Table 2 Cardiovascular health (CVH) factors and association with cognition

The association of overall CVH profile and cognition has been replicated in several ongoing cohort studies. In the Reasons for Geographic and Racial Differences in Stroke (REGARDS), ideal levels of CVH were associated with lower incident neurocognitive impairment in both Blacks and Whites regardless of US region [129•]. The Hispanic Community Health Study (HCHS/SOL) extended this finding to a population of Hispanic/Latino adults [130] and also showed that the benefits appear to be consistent across multiple domains of neurocognitive health, including episodic learning and memory, verbal fluency, and psychomotor speed. In the Coronary Artery Risk Development in Young Adults (CARDIA) study, a favorable CVH profile was similarly associated with better neurocognitive function in midlife [28•]. Similarly, in the ARIC study, higher midlife CVH scores were associated with better midlife cognition and reduced 20-year cognitive decline [31••]. In the Northern Manhattan Study, the number of ideal CVH factors was associated with less decline in the domains of processing speed, but had a weaker association with executive function and episodic memory [131•]. More recent data from a large population-based study has shown that a favorable CVH profile at a younger age is associated with lower risk of dementia in older ages [132]. Even in the more elderly population, CVH was clearly associated with incident dementia [34••]. However, some studies have provided inconsistent results with incident dementia likely from the complexity of the interactions and measurements of various CVDRF that are part of the CVH metric [133•]. Despite this, data on overall CVH and cognition remains robust.

Conclusions

The remarkable heterogeneity of Alzheimer’s disease and other forms of dementia, lack of curative treatments, and high cost of managing the disease burden, highlight the urgent need for scaling up preventive measures [134•]. The relationship of CVD and dementia is complex but accumulating evidence implicates an important role of CVDRF in the pathogenesis of cognitive decline.

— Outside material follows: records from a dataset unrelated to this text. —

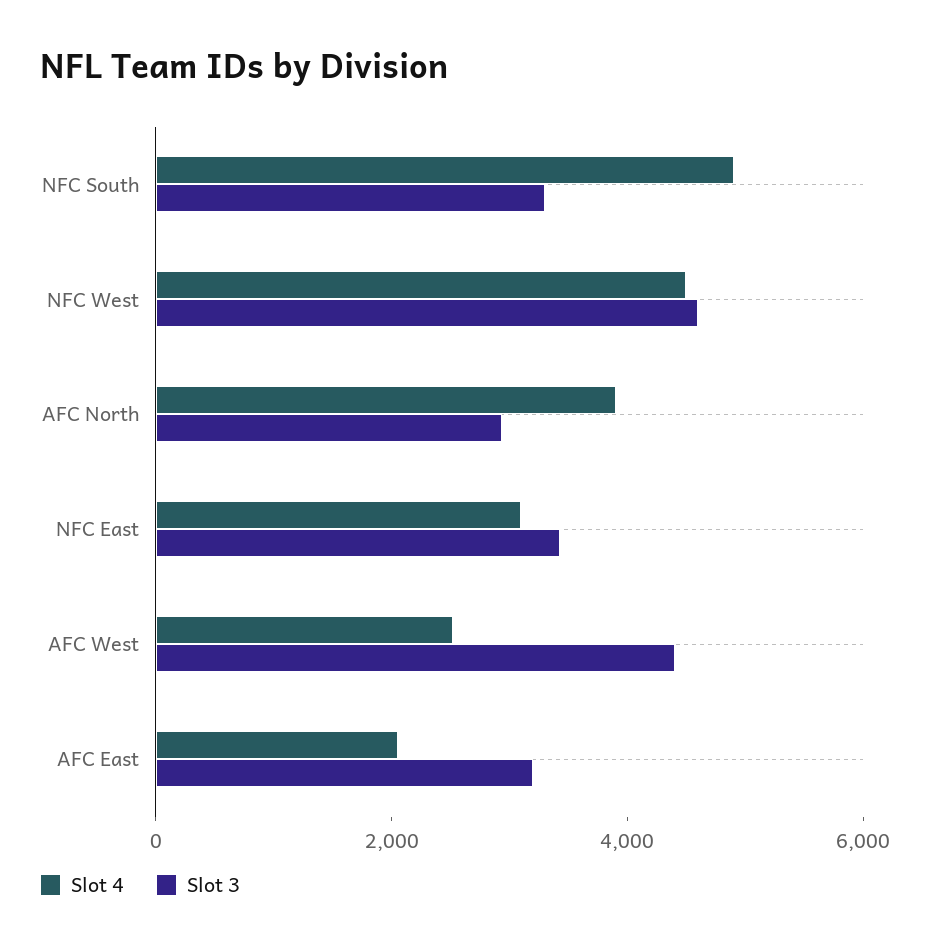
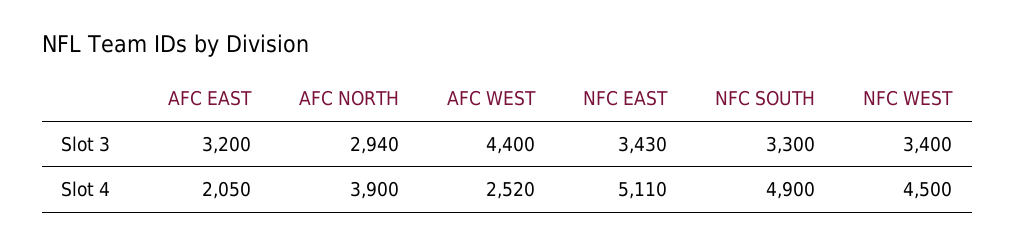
  {
    "Slot 4": {
      "NFC South": 4900,
      "NFC West": 4500,
      "AFC North": 3900,
-     "NFC East": 3000,
+     "NFC East": 5110,
      "AFC West": 2520,
      "AFC East": 2050
    },
    "Slot 3": {
      "NFC South": 3300,
-     "NFC West": 4500,
+     "NFC West": 3400,
      "AFC North": 2940,
      "NFC East": 3430,
      "AFC West": 4400,
      "AFC East": 3200
    }
  }

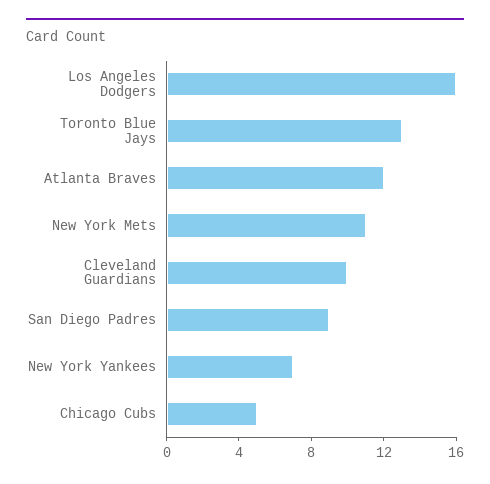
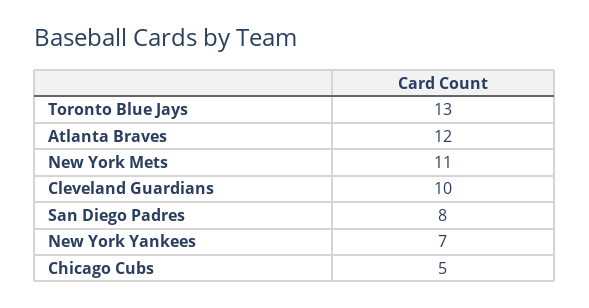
  {
-   "Los Angeles Dodgers": 16,
    "Toronto Blue Jays": 13,
    "Atlanta Braves": 12,
    "New York Mets": 11,
    "Cleveland Guardians": 10,
-   "San Diego Padres": 9,
+   "San Diego Padres": 8,
    "New York Yankees": 7,
    "Chicago Cubs": 5
  }

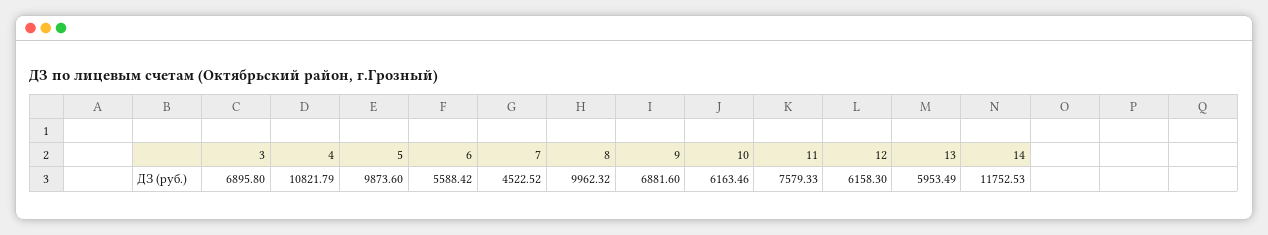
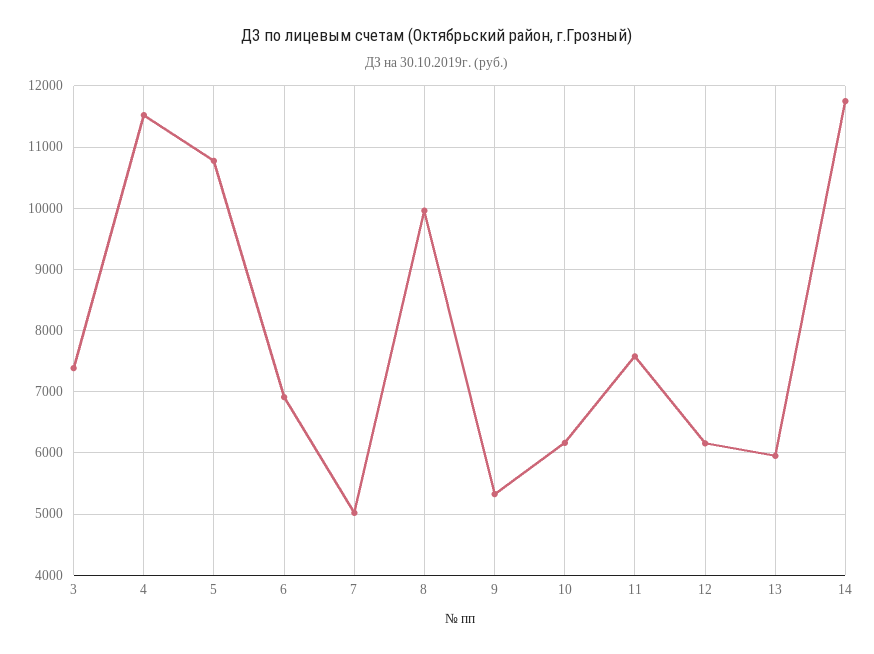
  {
-   "3": 6895.8,
+   "3": 7400,
-   "4": 10821.79,
+   "4": 11500,
-   "5": 9873.6,
+   "5": 10800,
-   "6": 5588.42,
+   "6": 6900,
-   "7": 4522.52,
+   "7": 5000,
    "8": 9962.32,
-   "9": 6881.6,
+   "9": 5300,
    "10": 6163.46,
    "11": 7579.33,
    "12": 6158.3,
    "13": 5953.49,
    "14": 11752.53
  }

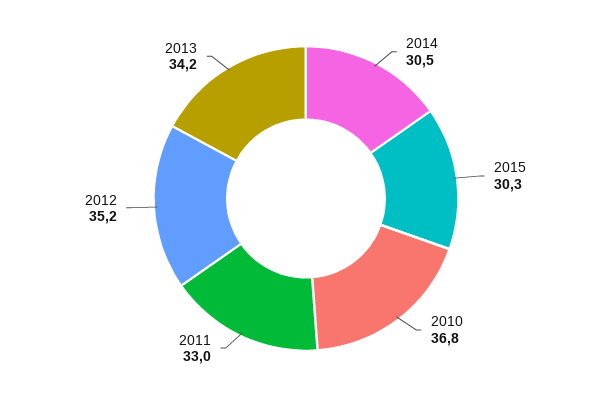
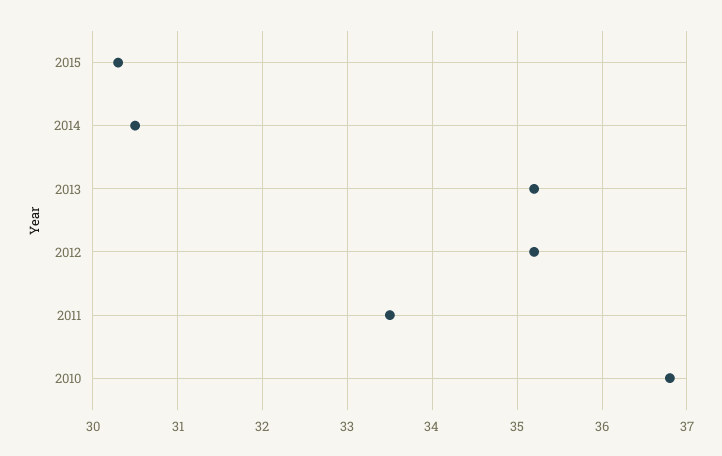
  {
    "2014": 30.5,
    "2015": 30.3,
    "2010": 36.8,
-   "2011": 33,
+   "2011": 33.5,
    "2012": 35.2,
-   "2013": 34.2
+   "2013": 35.2
  }

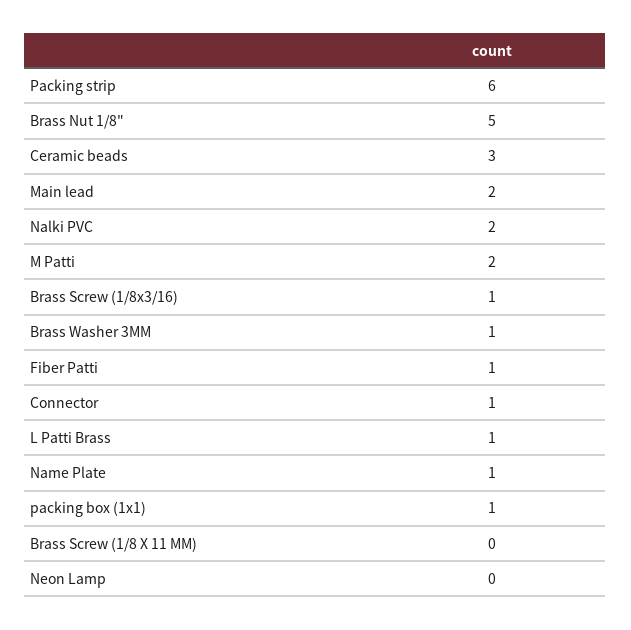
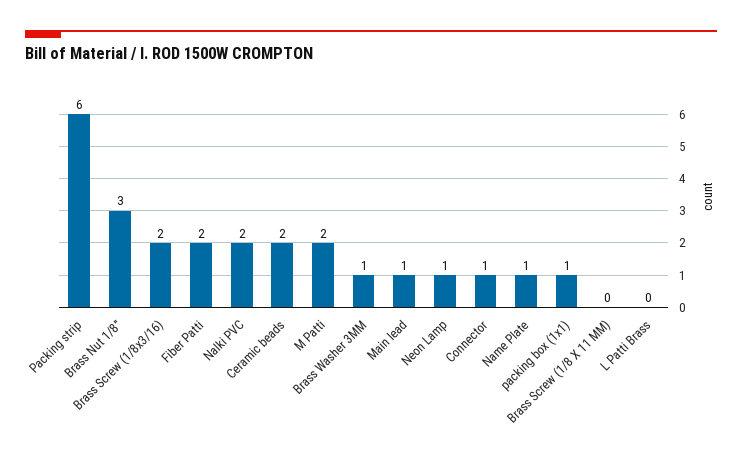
  {
    "Packing strip": 6,
-   "Brass Nut 1/8\"": 5,
+   "Brass Nut 1/8\"": 3,
-   "Ceramic beads": 3,
+   "Ceramic beads": 2,
-   "Main lead": 2,
+   "Main lead": 1,
    "Nalki PVC": 2,
    "M Patti": 2,
-   "Brass Screw (1/8x3/16)": 1,
+   "Brass Screw (1/8x3/16)": 2,
    "Brass Washer 3MM": 1,
-   "Fiber Patti": 1,
+   "Fiber Patti": 2,
    "Connector": 1,
-   "L Patti Brass": 1,
+   "L Patti Brass": 0,
    "Name Plate": 1,
    "packing box (1x1)": 1,
    "Brass Screw (1/8 X 11 MM)": 0,
-   "Neon Lamp": 0
+   "Neon Lamp": 1
  }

Timely detection and control of CVDRF in primary care can thus have a significant public health impact in the control of both CVD and dementia epidemics. In this context, the AHA concept of ideal CVH could be critical for promoting not just heart health but brain health as well. The focus of CVH is on modifiable health factors and behaviors; increasing education and improving motivation in different population subgroups can decrease the risk of cognitive decline later in life. Studies discussed in this review highlight that incorporating cardio-protective strategies particularly in early and midlife can improve patient’s CVH profile long-term and help safeguard cognitive health. Further understanding the role of CVH and cognitive decline could have an important role in developing effective population strategies and addressing health disparities in aging populations. Few such measures include further taxation on tobacco products, education about salt reduction, emphasis on MIND diet, and more opportunities for young and old to increase physical activity. The CVH-cognition link also highlights the need for effective multimodal interventions that can target multiple pathophysiological pathways at the same time. More research is required in identifying common and disparate relationships of CVDRF and cognition, understanding genetics and biological pathways, which would in turn lead to targeted interventions in reducing cognitive decline in aging populations.